[Items from a data source]

________________________________________

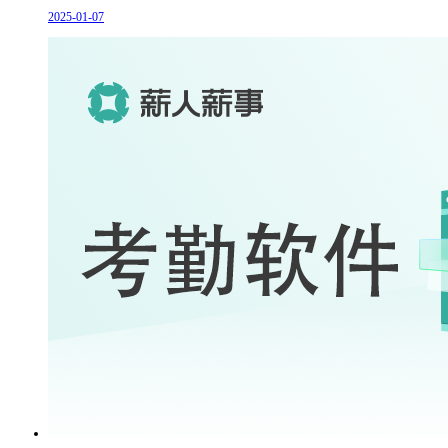
2025-01-07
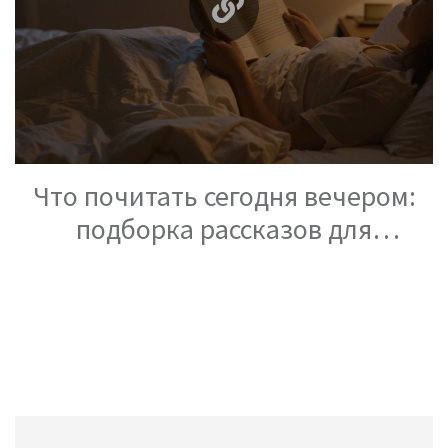
Что почитать сегодня вечером:
подборка рассказов для
спокойного чтения и хорошего
сна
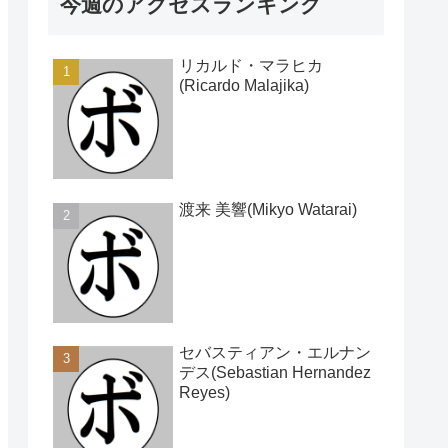
今週のアクセスランキング
リカルド・マラヒカ
(Ricardo Malajika)
渡来 美響(Mikyo Watarai)
セバスティアン・エルナン
デス(Sebastian Hernandez
Reyes)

________________________________________

The records above must be repeated exactly, minus their pictures.

* Solution *
2025-01-07
Что почитать сегодня вечером:
подборка рассказов для
спокойного чтения и хорошего
сна
今週のアクセスランキング
リカルド・マラヒカ
(Ricardo Malajika)
渡来 美響(Mikyo Watarai)
セバスティアン・エルナン
デス(Sebastian Hernandez
Reyes)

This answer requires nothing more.